The answer must consist of each line of the records below that contains the string "handling".
Top of Records to process
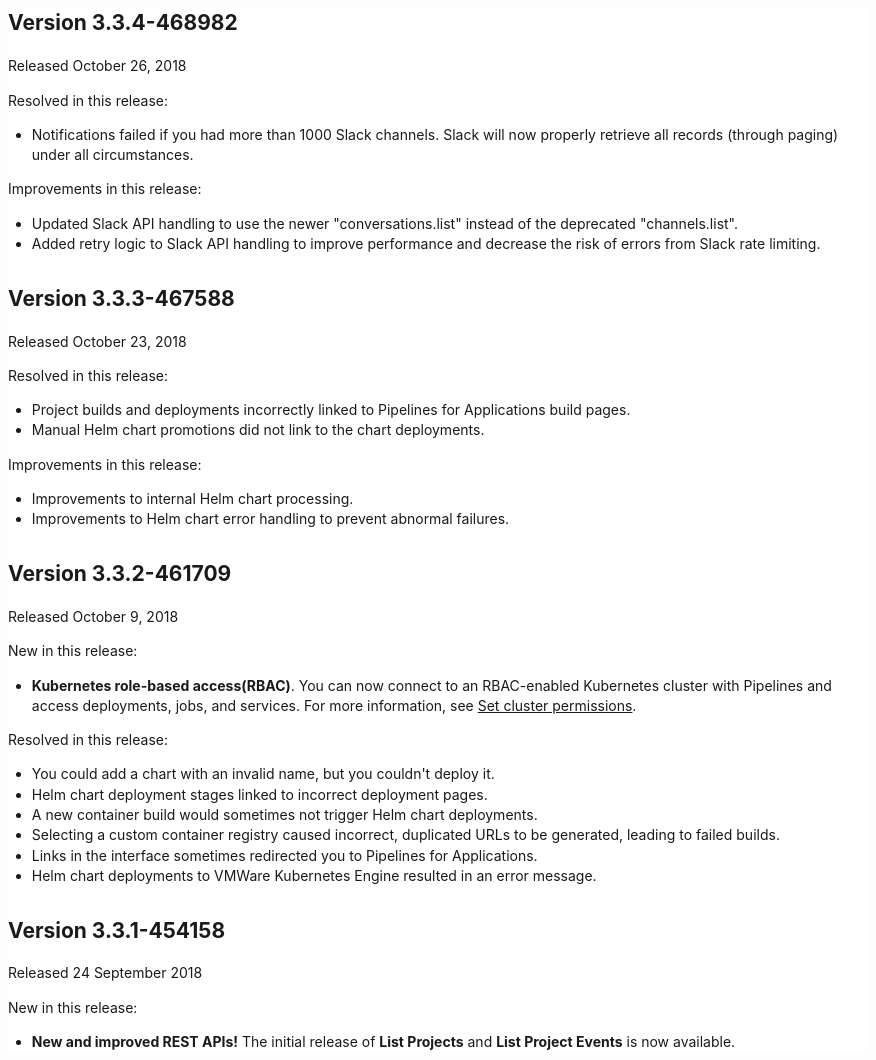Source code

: ## Version 3.3.4-468982

Released October 26, 2018

Resolved in this release:
* Notifications failed if you had more than 1000 Slack channels. Slack will now properly retrieve all records (through paging) under all circumstances.

Improvements in this release:
* Updated Slack API handling to use the newer "conversations.list" instead of the deprecated "channels.list".
* Added retry logic to Slack API handling to improve performance and decrease the risk of errors from Slack rate limiting.

## Version 3.3.3-467588

Released October 23, 2018

Resolved in this release:

* Project builds and deployments incorrectly linked to Pipelines for Applications build pages.
* Manual Helm chart promotions did not link to the chart deployments.

Improvements in this release:

* Improvements to internal Helm chart processing.
* Improvements to Helm chart error handling to prevent abnormal failures.

## Version 3.3.2-461709

Released October 9, 2018

New in this release:
* **Kubernetes role-based access(RBAC)**. You can now connect to an RBAC-enabled Kubernetes cluster with Pipelines and access deployments, jobs, and services. For more information, see [Set cluster permissions](./cluster-set-permissions.html).  

Resolved in this release:

* You could add a chart with an invalid name, but you couldn't deploy it.
* Helm chart deployment stages linked to incorrect deployment pages.
* A new container build would sometimes not trigger Helm chart deployments.
* Selecting a custom container registry caused incorrect, duplicated URLs to be generated, leading to failed builds.
* Links in the interface sometimes redirected you to Pipelines for Applications.
* Helm chart deployments to VMWare Kubernetes Engine resulted in an
  error message.

## Version 3.3.1-454158

Released 24 September 2018

New in this release:

* **New and improved REST APIs!** The initial release of **List Projects** and **List Project Events** is now available.
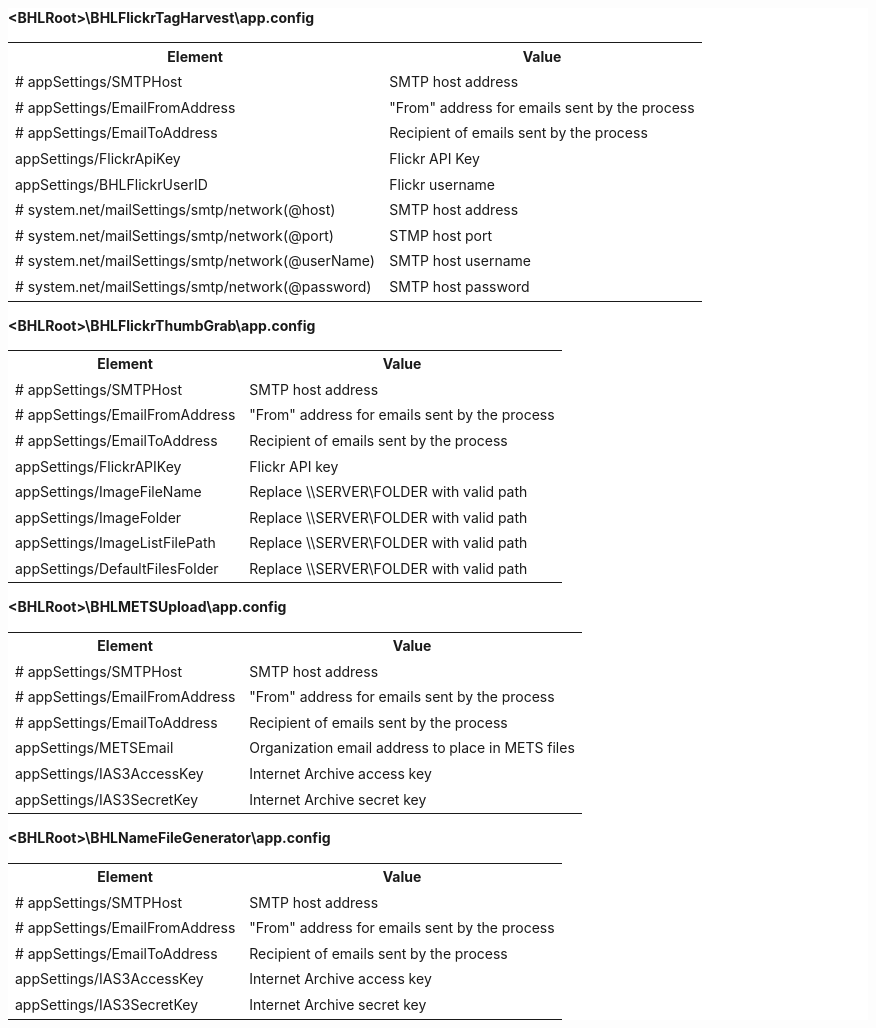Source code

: **&lt;BHLRoot&gt;\BHLFlickrTagHarvest\app.config**

<table>
<tr><th>Element</th><th>Value</th></tr>
<tr><td># appSettings/SMTPHost</td><td>SMTP host address</td></tr>
<tr><td># appSettings/EmailFromAddress</td><td>"From" address for emails sent by the process</td></tr>
<tr><td># appSettings/EmailToAddress</td><td>Recipient of emails sent by the process</td></tr>
<tr><td>appSettings/FlickrApiKey</td><td>Flickr API Key</td></tr>
<tr><td>appSettings/BHLFlickrUserID</td><td>Flickr username</td></tr>
<tr><td># system.net/mailSettings/smtp/network(@host) </td><td>SMTP host address</td></tr>
<tr><td># system.net/mailSettings/smtp/network(@port)</td><td>STMP host port</td></tr>
<tr><td># system.net/mailSettings/smtp/network(@userName)</td><td>SMTP host username</td></tr>
<tr><td># system.net/mailSettings/smtp/network(@password)</td><td>SMTP host password</td></tr>
</table>

**&lt;BHLRoot&gt;\BHLFlickrThumbGrab\app.config**

<table>
<tr><th>Element</th><th>Value</th></tr>
<tr><td># appSettings/SMTPHost</td><td>	SMTP host address</td></tr>
<tr><td># appSettings/EmailFromAddress</td><td>"From" address for emails sent by the process</td></tr>
<tr><td># appSettings/EmailToAddress</td><td>Recipient of emails sent by the process</td></tr>
<tr><td>appSettings/FlickrAPIKey</td><td>Flickr API key</td></tr>
<tr><td>appSettings/ImageFileName</td><td>Replace \\SERVER\FOLDER with valid path</td></tr>
<tr><td>appSettings/ImageFolder</td><td>Replace \\SERVER\FOLDER with valid path</td></tr>
<tr><td>appSettings/ImageListFilePath</td><td>Replace \\SERVER\FOLDER with valid path</td></tr>
<tr><td>appSettings/DefaultFilesFolder</td><td>Replace \\SERVER\FOLDER with valid path</td></tr>
</table>

**&lt;BHLRoot&gt;\BHLMETSUpload\app.config**

<table>
<tr><th>Element</th><th>Value</th></tr>
<tr><td># appSettings/SMTPHost</td><td>SMTP host address</td></tr>
<tr><td># appSettings/EmailFromAddress</td><td>"From" address for emails sent by the process</td></tr>
<tr><td># appSettings/EmailToAddress</td><td>Recipient of emails sent by the process</td></tr>
<tr><td>appSettings/METSEmail</td><td>Organization email address to place in METS files</td></tr>
<tr><td>appSettings/IAS3AccessKey</td><td>Internet Archive access key</td></tr>
<tr><td>appSettings/IAS3SecretKey</td><td>Internet Archive secret key</td></tr>
</table>

**&lt;BHLRoot&gt;\BHLNameFileGenerator\app.config**

<table>
<tr><th>Element</th><th>Value</th></tr>
<tr><td># appSettings/SMTPHost</td><td>SMTP host address</td></tr>
<tr><td># appSettings/EmailFromAddress</td><td>"From" address for emails sent by the process</td></tr>
<tr><td># appSettings/EmailToAddress</td><td>Recipient of emails sent by the process</td></tr>
<tr><td>appSettings/IAS3AccessKey</td><td>Internet Archive access key</td></tr>
<tr><td>appSettings/IAS3SecretKey</td><td>Internet Archive secret key</td></tr>
</table>
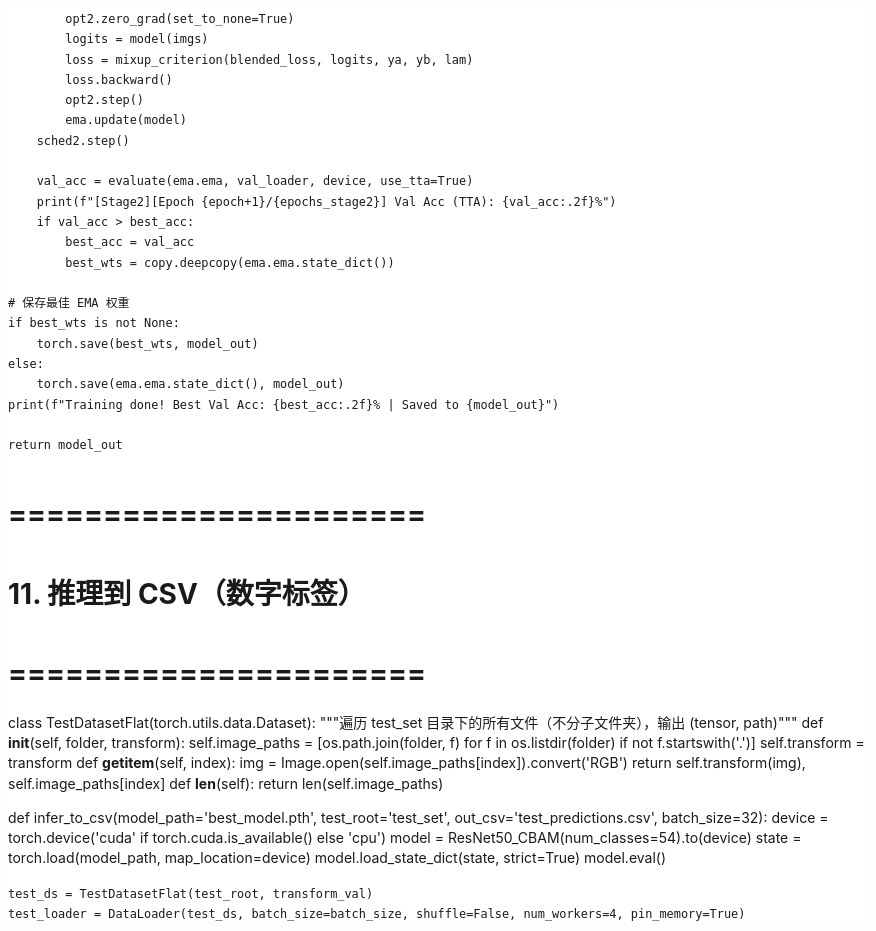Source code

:             opt2.zero_grad(set_to_none=True)
            logits = model(imgs)
            loss = mixup_criterion(blended_loss, logits, ya, yb, lam)
            loss.backward()
            opt2.step()
            ema.update(model)
        sched2.step()

        val_acc = evaluate(ema.ema, val_loader, device, use_tta=True)
        print(f"[Stage2][Epoch {epoch+1}/{epochs_stage2}] Val Acc (TTA): {val_acc:.2f}%")
        if val_acc > best_acc:
            best_acc = val_acc
            best_wts = copy.deepcopy(ema.ema.state_dict())

    # 保存最佳 EMA 权重
    if best_wts is not None:
        torch.save(best_wts, model_out)
    else:
        torch.save(ema.ema.state_dict(), model_out)
    print(f"Training done! Best Val Acc: {best_acc:.2f}% | Saved to {model_out}")

    return model_out

# ======================
# 11. 推理到 CSV（数字标签）
# ======================
class TestDatasetFlat(torch.utils.data.Dataset):
    """遍历 test_set 目录下的所有文件（不分子文件夹），输出 (tensor, path)"""
    def __init__(self, folder, transform):
        self.image_paths = [os.path.join(folder, f) for f in os.listdir(folder) if not f.startswith('.')]
        self.transform = transform
    def __getitem__(self, index):
        img = Image.open(self.image_paths[index]).convert('RGB')
        return self.transform(img), self.image_paths[index]
    def __len__(self):
        return len(self.image_paths)

def infer_to_csv(model_path='best_model.pth', test_root='test_set', out_csv='test_predictions.csv', batch_size=32):
    device = torch.device('cuda' if torch.cuda.is_available() else 'cpu')
    model = ResNet50_CBAM(num_classes=54).to(device)
    state = torch.load(model_path, map_location=device)
    model.load_state_dict(state, strict=True)
    model.eval()

    test_ds = TestDatasetFlat(test_root, transform_val)
    test_loader = DataLoader(test_ds, batch_size=batch_size, shuffle=False, num_workers=4, pin_memory=True)
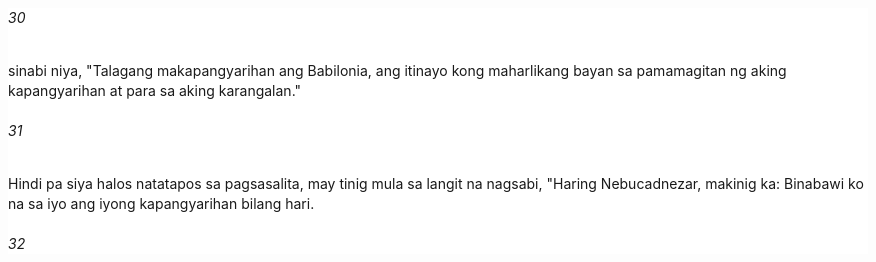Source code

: 
















###### 30 










sinabi niya, "Talagang makapangyarihan ang Babilonia, ang itinayo kong maharlikang bayan sa pamamagitan ng aking kapangyarihan at para sa aking karangalan." 





















###### 31 










Hindi pa siya halos natatapos sa pagsasalita, may tinig mula sa langit na nagsabi, "Haring Nebucadnezar, makinig ka: Binabawi ko na sa iyo ang iyong kapangyarihan bilang hari. 





















###### 32 
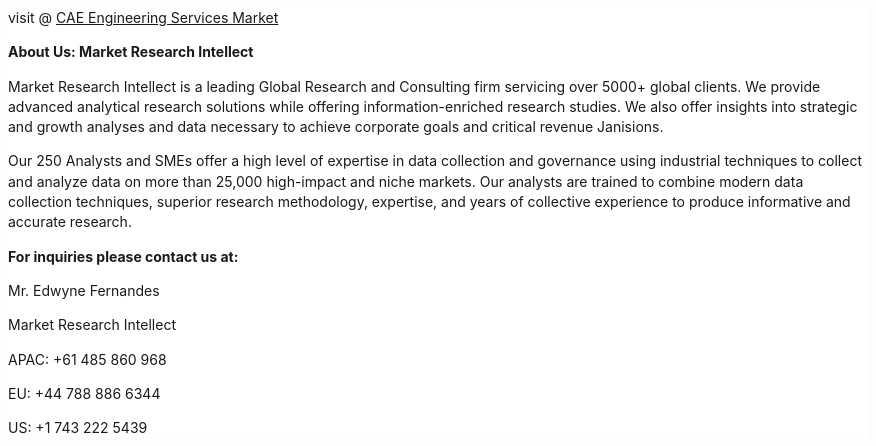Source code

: visit&nbsp;@</strong>&nbsp;</span><span class="font-[700]"><a href="https://www.marketresearchintellect.com/product/cae-engineering-services-market/?utm_source=Linkedin&utm_medium=858" target="_blank" data-tracking-control-name="article-ssr-frontend-pulse_little-text-block" data-tracking-will-navigate="" data-test-link="">CAE Engineering Services Market</a></span></p><p><strong><span class="font-[700]">About Us: Market Research Intellect</span></strong></p><p><span class="">Market Research Intellect is a leading Global Research and Consulting firm servicing over 5000+ global clients. We provide advanced analytical research solutions while offering information-enriched research studies.&nbsp;</span>We also offer insights into strategic and growth analyses and data necessary to achieve corporate goals and critical revenue Janisions.</p><p><span class="">Our 250 Analysts and SMEs offer a high level of expertise in data collection and governance using industrial techniques to collect and analyze data on more than 25,000 high-impact and niche markets. Our analysts are trained to combine modern data collection techniques, superior research methodology, expertise, and years of collective experience to produce informative and accurate research.</span></p><p><strong>For inquiries please contact us at:</strong></p><p>Mr. Edwyne Fernandes</p><p>Market Research Intellect</p><p>APAC: +61 485 860 968</p><p>EU: +44 788 886 6344</p><p>US: +1 743 222 5439</p>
Bottom of Records to process
## Solution to the problem
* Updated Slack API handling to use the newer "conversations.list" instead of the deprecated "channels.list".
* Added retry logic to Slack API handling to improve performance and decrease the risk of errors from Slack rate limiting.
* Improvements to Helm chart error handling to prevent abnormal failures.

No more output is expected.